Problem —
An exact transcription of all the records, free of pictures, is the expected answer.

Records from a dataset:
⟨
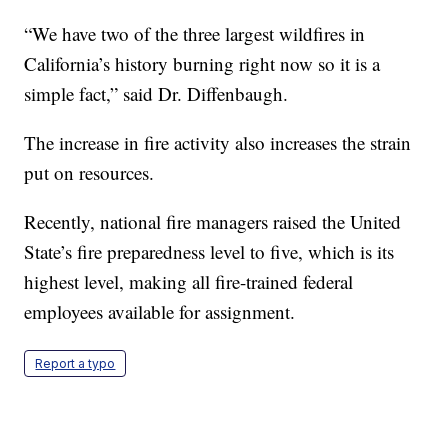
“We have two of the three largest wildfires in
California’s history burning right now so it is a
simple fact,” said Dr. Diffenbaugh.
The increase in fire activity also increases the strain
put on resources.
Recently, national fire managers raised the United
State’s fire preparedness level to five, which is its
highest level, making all fire-trained federal
employees available for assignment.
Report a typo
⟩
Solved problem —
“We have two of the three largest wildfires in
California’s history burning right now so it is a
simple fact,” said Dr. Diffenbaugh.
The increase in fire activity also increases the strain
put on resources.
Recently, national fire managers raised the United
State’s fire preparedness level to five, which is its
highest level, making all fire-trained federal
employees available for assignment.
Report a typo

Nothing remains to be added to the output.